Nepali Sherpa has made a climbing record by scaling all the world’s 14 peaks that are greater than 8,000 metres (26,247 ft) for a second time, his agency revealed on Thursday.
47-year-old Sanu Sherpa is a resident of Sankhuwasabha district in East Nepal.
The climber reached the top of Pakistan’s Gasherbrum II, having a height of 8,035 metres, on Thursday morning, according to his Pioneer Adventure hiking company in Kathmandu.
“He is the only person in the world to scale each of the 14 highest mountains twice,” the company’s executive director, Nibesh Karki, told the media.

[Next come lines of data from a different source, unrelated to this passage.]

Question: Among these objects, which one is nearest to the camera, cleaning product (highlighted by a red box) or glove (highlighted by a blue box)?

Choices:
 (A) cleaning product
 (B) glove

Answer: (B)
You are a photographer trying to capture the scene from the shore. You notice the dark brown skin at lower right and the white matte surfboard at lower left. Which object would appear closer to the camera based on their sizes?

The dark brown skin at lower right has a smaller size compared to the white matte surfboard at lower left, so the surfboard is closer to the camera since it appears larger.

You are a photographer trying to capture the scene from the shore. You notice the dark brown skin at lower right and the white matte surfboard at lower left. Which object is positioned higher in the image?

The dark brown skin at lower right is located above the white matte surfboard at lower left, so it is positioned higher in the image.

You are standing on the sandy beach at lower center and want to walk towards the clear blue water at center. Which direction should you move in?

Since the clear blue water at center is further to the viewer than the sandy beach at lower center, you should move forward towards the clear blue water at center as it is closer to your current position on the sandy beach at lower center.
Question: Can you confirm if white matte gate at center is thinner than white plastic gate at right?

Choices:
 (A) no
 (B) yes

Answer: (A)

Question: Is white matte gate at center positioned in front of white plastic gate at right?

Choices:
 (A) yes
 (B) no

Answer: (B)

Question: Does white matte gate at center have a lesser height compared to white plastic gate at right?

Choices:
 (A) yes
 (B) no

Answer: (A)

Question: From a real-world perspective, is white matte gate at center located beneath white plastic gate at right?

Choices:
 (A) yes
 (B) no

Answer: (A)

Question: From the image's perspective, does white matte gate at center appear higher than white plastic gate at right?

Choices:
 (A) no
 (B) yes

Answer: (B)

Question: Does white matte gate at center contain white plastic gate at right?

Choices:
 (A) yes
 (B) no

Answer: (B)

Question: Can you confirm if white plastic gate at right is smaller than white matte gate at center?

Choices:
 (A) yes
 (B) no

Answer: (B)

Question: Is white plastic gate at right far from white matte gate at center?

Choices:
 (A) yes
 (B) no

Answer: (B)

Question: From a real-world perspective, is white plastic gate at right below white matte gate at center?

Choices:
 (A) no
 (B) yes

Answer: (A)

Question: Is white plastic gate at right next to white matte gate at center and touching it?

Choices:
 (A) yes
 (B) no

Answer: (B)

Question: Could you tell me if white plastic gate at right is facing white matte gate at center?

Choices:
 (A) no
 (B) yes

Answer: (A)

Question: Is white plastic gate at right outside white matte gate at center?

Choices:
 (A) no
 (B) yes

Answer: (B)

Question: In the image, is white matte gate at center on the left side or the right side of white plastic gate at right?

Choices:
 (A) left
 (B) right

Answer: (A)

Among the 14 highest mountains, eight peaks including Mount Everest are in Nepal. The other six are found in Pakistan and the Tibet region of China.

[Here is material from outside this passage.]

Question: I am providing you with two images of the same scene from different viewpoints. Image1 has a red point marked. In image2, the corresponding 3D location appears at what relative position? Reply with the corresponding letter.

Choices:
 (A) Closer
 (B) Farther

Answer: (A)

Moreover, four Nepali Sherpa, last year, smashed the last record during winters of climbing as high as 26,000 feet while trying to scale K2.
The Alpine Club of Pakistan (ACP) said that the maximum height attained by teams in winters in the past was 25,320 feet.
Head of the Sherpa winter expedition squad Nims Purja stated that their collective effort made remarkable progress.
Unfortunately, a Nepali Sherpa, according to the ACP official, got a severe injury while moving from the Japanese Camp to Camp 1 and was evacuated to Base Camp with the assistance of other Sherpas. “He got serious head and eye injuries,” Mr Haidri said.
Last year, some 60 hikers attempted to scale the second highest peak in the world which began in December and ended in February.
The K2 base camp was never been so crowded with climbers from Germany, Switzerland, Britain, Belgium, Bulgaria and several other countries during the last winters. Around 30 Nepali Sherpas were part of the expeditions that accompanied the climbers and helped them with fixing ropes along the route.
It is pertinent to mention that the 8,611 metre-high K2 is the only peak that has not been scaled in the winter, and has become one of the greatest challenges for veteran climbers. Mostly, mountaineers want to reach the top without bottled oxygen, which is generally essential while attempting to scale peaks above 8,000 metres.